**Assignment:** Below are entries; print them exactly from the first line through the one containing "19: (444, 220, 0.89)".

Excerpts from a dataset
/---
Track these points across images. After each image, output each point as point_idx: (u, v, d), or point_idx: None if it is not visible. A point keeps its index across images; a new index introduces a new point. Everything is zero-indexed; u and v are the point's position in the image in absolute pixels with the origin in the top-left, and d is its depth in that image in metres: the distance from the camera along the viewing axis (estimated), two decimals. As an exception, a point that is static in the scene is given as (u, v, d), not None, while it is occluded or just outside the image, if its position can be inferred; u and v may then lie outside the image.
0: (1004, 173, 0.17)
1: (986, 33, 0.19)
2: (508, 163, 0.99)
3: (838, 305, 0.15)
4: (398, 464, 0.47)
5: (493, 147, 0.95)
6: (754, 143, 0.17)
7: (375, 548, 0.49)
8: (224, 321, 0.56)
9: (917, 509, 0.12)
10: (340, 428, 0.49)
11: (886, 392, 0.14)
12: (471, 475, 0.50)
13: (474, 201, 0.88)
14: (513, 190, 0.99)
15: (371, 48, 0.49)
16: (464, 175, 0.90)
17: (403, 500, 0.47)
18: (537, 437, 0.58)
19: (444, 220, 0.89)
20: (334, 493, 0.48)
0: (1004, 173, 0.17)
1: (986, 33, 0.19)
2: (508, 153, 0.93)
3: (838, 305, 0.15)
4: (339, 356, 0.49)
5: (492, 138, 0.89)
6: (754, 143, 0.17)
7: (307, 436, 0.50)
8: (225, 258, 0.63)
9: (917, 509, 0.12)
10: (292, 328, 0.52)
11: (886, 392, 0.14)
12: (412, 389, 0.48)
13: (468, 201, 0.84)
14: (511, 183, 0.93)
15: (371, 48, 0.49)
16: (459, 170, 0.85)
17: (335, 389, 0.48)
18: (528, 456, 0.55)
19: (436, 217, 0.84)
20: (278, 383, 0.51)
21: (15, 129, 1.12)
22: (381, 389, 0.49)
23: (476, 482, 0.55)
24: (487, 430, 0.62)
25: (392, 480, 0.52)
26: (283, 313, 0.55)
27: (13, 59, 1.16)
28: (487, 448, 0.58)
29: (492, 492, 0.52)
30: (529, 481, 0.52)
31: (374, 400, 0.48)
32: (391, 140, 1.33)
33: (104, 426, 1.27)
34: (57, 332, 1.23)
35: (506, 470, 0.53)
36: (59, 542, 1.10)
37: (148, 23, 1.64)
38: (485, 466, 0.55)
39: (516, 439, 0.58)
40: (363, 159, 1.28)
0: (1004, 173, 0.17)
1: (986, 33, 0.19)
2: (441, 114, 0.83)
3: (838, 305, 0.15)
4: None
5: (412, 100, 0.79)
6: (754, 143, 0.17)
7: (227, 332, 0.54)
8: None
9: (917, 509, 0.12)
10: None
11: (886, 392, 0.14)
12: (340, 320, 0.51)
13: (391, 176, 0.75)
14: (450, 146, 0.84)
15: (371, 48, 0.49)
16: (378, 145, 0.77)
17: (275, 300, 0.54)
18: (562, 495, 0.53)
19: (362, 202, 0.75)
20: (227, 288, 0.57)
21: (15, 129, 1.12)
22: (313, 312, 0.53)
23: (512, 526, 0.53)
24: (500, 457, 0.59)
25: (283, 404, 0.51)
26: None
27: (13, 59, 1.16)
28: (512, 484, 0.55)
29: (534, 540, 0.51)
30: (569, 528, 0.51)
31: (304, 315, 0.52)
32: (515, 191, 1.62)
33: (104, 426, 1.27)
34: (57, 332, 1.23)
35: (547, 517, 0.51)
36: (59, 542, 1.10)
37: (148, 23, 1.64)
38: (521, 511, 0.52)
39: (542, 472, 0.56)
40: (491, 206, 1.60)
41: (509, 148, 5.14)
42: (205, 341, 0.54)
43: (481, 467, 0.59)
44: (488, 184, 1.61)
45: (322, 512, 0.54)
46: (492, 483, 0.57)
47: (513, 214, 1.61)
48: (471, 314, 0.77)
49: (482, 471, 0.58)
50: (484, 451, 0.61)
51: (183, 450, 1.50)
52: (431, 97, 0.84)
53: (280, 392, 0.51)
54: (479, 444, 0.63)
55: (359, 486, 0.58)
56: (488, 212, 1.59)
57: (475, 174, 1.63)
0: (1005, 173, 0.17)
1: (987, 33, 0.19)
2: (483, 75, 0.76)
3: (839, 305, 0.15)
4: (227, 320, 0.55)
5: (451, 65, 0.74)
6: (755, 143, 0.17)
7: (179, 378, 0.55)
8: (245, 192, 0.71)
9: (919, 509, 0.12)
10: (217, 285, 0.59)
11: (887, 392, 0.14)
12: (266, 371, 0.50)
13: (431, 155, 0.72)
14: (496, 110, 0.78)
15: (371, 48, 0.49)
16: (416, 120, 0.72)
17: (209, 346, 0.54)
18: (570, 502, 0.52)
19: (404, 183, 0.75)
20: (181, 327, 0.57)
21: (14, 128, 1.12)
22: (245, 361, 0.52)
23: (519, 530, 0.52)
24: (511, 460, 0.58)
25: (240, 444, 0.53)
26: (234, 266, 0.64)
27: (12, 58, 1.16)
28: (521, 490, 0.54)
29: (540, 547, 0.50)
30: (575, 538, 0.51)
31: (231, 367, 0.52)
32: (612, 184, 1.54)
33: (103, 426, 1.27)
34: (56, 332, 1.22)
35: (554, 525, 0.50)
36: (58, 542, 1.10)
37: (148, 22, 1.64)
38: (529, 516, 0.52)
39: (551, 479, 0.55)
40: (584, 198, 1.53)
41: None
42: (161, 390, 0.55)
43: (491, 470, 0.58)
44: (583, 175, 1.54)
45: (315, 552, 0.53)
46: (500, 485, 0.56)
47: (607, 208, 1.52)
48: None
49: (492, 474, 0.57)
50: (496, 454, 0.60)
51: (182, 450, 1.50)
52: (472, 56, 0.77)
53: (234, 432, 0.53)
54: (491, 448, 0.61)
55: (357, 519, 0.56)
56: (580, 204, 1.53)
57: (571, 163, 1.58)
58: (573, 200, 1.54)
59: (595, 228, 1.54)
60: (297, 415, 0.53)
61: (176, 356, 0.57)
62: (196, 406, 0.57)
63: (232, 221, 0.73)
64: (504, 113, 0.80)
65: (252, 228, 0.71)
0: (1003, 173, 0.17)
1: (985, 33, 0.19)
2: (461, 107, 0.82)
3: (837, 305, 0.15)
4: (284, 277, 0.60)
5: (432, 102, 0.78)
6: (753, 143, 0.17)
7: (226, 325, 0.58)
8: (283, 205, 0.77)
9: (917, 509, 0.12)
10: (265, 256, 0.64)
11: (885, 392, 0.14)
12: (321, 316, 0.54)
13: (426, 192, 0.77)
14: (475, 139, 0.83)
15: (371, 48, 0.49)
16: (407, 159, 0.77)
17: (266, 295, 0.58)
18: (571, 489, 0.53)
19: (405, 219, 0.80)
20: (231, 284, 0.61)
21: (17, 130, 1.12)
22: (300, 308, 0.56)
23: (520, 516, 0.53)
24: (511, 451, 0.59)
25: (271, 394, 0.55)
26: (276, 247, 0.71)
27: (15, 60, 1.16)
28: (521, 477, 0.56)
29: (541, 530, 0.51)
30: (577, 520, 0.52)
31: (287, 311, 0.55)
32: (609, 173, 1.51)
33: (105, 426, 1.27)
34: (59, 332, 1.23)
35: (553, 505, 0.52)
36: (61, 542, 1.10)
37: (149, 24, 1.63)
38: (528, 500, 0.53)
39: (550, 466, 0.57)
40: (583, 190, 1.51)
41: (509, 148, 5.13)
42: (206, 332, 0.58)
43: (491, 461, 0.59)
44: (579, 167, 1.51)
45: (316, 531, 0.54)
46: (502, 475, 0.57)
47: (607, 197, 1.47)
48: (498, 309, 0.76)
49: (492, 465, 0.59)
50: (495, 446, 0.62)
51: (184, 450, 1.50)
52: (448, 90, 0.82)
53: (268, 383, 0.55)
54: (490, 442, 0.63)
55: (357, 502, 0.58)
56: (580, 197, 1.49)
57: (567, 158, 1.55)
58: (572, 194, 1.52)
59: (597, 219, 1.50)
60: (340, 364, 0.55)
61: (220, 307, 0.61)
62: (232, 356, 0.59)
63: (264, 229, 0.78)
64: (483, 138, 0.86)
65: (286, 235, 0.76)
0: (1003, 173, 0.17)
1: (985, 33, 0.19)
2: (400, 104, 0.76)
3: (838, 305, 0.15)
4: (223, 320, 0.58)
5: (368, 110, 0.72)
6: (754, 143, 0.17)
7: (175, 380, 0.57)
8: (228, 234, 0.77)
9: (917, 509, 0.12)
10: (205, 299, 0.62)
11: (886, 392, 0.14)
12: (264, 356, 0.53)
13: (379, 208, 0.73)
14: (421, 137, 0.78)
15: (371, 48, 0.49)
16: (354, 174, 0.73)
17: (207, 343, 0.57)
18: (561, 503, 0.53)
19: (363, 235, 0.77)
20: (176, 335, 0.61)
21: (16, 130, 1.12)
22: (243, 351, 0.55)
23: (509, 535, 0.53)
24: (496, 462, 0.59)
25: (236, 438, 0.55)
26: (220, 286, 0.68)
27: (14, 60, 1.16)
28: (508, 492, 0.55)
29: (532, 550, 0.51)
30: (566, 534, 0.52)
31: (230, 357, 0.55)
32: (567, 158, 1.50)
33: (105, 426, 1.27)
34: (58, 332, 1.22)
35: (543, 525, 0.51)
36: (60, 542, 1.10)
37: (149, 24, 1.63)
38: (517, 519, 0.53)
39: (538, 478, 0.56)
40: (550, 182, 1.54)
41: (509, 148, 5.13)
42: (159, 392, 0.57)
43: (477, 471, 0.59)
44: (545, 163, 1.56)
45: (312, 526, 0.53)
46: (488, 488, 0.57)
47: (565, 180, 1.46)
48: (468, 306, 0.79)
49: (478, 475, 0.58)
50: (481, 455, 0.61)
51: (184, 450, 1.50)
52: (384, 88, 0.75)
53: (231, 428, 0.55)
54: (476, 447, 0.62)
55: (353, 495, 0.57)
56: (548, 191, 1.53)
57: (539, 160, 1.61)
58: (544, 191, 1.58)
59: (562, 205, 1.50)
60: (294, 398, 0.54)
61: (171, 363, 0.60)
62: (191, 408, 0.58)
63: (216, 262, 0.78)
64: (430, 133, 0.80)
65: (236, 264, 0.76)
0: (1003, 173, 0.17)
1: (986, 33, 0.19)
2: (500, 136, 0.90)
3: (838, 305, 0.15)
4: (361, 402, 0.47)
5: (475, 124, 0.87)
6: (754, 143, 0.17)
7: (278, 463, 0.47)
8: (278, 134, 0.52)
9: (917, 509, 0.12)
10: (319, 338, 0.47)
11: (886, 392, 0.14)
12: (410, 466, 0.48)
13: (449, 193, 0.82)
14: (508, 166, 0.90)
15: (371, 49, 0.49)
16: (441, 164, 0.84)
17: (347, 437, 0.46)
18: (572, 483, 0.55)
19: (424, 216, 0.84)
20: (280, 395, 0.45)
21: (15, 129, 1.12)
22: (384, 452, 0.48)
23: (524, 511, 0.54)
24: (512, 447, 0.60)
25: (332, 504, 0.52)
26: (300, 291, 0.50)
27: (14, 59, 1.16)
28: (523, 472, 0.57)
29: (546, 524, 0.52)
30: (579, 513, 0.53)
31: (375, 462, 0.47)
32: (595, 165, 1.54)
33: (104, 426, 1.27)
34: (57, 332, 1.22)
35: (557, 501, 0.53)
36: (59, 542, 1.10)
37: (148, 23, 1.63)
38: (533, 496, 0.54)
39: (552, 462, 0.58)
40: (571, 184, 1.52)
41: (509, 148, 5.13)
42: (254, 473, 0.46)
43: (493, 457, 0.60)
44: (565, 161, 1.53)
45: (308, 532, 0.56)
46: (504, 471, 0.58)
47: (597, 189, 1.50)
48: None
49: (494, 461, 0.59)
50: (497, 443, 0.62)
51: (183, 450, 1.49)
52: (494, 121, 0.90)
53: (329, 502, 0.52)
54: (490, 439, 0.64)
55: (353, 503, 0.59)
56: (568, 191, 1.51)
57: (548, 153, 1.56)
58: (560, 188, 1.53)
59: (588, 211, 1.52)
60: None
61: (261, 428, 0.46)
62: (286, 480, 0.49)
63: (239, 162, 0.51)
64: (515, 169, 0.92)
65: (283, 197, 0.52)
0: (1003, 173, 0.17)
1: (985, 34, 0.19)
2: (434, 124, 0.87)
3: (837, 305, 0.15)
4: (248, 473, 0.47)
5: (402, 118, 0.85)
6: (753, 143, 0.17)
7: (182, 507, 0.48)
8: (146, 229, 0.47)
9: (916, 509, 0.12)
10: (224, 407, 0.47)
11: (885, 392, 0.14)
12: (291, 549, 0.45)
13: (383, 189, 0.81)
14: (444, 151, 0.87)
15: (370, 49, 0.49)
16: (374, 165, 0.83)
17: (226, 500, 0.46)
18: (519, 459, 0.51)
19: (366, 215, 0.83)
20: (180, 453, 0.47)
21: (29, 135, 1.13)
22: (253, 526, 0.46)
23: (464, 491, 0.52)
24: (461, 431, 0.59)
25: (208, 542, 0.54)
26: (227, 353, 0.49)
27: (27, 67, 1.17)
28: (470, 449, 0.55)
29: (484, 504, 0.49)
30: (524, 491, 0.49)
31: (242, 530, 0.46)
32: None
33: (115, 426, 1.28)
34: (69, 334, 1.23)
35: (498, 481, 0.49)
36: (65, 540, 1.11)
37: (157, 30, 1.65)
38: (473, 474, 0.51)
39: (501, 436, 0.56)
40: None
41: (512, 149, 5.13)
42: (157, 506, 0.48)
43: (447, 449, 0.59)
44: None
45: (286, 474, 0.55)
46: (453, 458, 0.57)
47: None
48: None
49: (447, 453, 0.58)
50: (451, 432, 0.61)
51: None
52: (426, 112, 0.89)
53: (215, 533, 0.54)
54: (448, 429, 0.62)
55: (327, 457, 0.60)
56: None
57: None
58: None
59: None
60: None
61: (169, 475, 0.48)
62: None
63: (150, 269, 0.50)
\---
**Written answer:**
Track these points across images. After each image, output each point as point_idx: (u, v, d), or point_idx: None if it is not visible. A point keeps its index across images; a new index introduces a new point. Everything is zero-indexed; u and v are the point's position in the image in absolute pixels with the origin in the top-left, and d is its depth in that image in metres: the distance from the camera along the viewing axis (estimated), two decimals. As an exception, a point that is static in the scene is given as (u, v, d), not None, while it is occluded or just outside the image, if its position can be inferred; u and v may then lie outside the image.
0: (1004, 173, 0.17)
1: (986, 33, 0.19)
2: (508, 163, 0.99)
3: (838, 305, 0.15)
4: (398, 464, 0.47)
5: (493, 147, 0.95)
6: (754, 143, 0.17)
7: (375, 548, 0.49)
8: (224, 321, 0.56)
9: (917, 509, 0.12)
10: (340, 428, 0.49)
11: (886, 392, 0.14)
12: (471, 475, 0.50)
13: (474, 201, 0.88)
14: (513, 190, 0.99)
15: (371, 48, 0.49)
16: (464, 175, 0.90)
17: (403, 500, 0.47)
18: (537, 437, 0.58)
19: (444, 220, 0.89)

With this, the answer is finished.